Article:
+===+

Tahiti, le 10 avril 2024 – Mike Teissier va, en tant que spécialiste des chants polynésiens, endosser le rôle de membre du jury au Heiva i Tahiti pour la première fois. Une “lourde charge” qu’il entend porter de la manière la plus juste possible. Le compte à rebours a démarré, la préparation est en route.
 
Le jury du Heiva i Tahiti 2024 est constitué. Ils seront neuf dont trois dédiés aux hīmene tumu : Dayna Tavaearii, Timiri Hatito et enfin Mike Teissier. “C’est une lourde charge, une grande responsabilité”, reconnaît ce dernier. “Il y a de grands ténors qui montent, des groupes qui sont pour moi des exemples, dont je me suis inspiré ces dernières années.” Mike Teissier est le chef du groupe de chants traditionnels (ou ra’atira pupu hīmene) de Reo Papara. Pour assumer son rôle en toute impartialité, il suivra le règlement au plus près.
 
Le règlement du Heiva i Tahiti a été revu en 2023. “Je le relis religieusement, régulièrement.” Le jury 2024 aura pour tâche, suite à la refonte du règlement, de constituer la grille de notation du pāta’uta’u. En effet, la partie facultative a évolué en chants. Jusqu’alors, les groupes devaient proposer un ‘ūtē ‘ārearea. Désormais, selon l’année, ils auront à proposer un ‘ūtē ‘ārearea (comme en 2022), un hīmene ‘āi’a (comme en 2023) ou un pāta’uta’u (2024). “Heureusement, je suis entouré des bonnes personnes, des gens qui ont une grande expérience”, se réjouit Mike Teissier.

+===+

Contenu des données:
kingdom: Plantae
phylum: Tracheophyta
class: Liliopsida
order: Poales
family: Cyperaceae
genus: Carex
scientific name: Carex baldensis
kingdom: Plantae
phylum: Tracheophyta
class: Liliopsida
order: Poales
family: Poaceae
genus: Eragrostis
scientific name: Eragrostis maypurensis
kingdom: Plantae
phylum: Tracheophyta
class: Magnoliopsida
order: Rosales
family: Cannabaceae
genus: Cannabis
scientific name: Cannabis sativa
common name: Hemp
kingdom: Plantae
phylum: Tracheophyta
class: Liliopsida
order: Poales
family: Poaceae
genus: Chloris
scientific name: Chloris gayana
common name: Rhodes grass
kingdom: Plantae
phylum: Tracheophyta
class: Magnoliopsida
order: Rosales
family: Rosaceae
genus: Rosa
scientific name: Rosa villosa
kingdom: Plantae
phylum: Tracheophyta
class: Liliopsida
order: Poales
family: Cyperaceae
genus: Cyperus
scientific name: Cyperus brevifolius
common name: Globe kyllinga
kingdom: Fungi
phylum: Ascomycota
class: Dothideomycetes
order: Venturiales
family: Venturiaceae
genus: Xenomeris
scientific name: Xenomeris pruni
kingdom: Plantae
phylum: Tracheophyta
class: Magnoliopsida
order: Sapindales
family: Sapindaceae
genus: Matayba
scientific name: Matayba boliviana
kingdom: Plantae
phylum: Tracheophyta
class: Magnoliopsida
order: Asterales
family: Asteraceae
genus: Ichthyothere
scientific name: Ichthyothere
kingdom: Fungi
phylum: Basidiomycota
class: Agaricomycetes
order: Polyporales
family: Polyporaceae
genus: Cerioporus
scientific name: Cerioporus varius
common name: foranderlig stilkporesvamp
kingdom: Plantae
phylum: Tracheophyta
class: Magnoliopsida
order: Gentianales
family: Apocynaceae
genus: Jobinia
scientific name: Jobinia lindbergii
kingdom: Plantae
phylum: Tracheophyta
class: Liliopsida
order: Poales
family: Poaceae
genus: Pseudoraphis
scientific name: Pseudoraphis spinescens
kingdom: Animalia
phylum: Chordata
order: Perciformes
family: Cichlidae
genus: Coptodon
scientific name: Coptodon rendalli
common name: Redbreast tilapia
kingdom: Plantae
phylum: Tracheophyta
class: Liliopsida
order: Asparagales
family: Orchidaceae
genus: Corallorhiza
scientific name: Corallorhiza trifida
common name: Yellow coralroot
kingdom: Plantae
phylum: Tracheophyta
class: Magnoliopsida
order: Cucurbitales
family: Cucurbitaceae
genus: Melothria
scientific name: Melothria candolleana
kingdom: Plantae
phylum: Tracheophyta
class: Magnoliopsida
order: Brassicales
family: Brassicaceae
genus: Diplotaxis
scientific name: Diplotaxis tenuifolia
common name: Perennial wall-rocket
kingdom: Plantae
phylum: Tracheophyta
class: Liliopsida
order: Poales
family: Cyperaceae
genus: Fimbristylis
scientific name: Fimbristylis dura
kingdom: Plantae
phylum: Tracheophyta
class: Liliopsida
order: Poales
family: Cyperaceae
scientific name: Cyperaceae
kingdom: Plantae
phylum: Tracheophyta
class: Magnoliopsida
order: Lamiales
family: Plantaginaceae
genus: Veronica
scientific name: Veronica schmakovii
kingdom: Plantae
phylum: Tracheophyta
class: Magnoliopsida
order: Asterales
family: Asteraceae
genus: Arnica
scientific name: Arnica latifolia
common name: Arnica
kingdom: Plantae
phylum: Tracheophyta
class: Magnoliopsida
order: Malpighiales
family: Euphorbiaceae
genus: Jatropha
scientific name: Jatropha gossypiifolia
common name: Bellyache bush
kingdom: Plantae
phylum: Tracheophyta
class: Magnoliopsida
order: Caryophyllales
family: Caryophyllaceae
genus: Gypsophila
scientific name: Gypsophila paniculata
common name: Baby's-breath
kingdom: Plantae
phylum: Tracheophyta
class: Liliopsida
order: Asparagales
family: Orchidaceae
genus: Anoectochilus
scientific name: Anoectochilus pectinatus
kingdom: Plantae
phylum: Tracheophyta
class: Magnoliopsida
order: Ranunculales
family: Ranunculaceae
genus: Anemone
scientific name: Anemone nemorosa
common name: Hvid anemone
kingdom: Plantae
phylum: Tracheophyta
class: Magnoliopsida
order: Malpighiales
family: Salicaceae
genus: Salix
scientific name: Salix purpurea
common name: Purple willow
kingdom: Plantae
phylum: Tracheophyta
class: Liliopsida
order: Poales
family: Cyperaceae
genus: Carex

+===+

Objectif:
Citez, s'il vous plaît, les trois membres du jury que l'article désigne pour les hīmene tumu. Ce matériel n'est pas utile ici.

Corrigé:
Dayna Tavaearii, Timiri Hatito et Mike Teissier.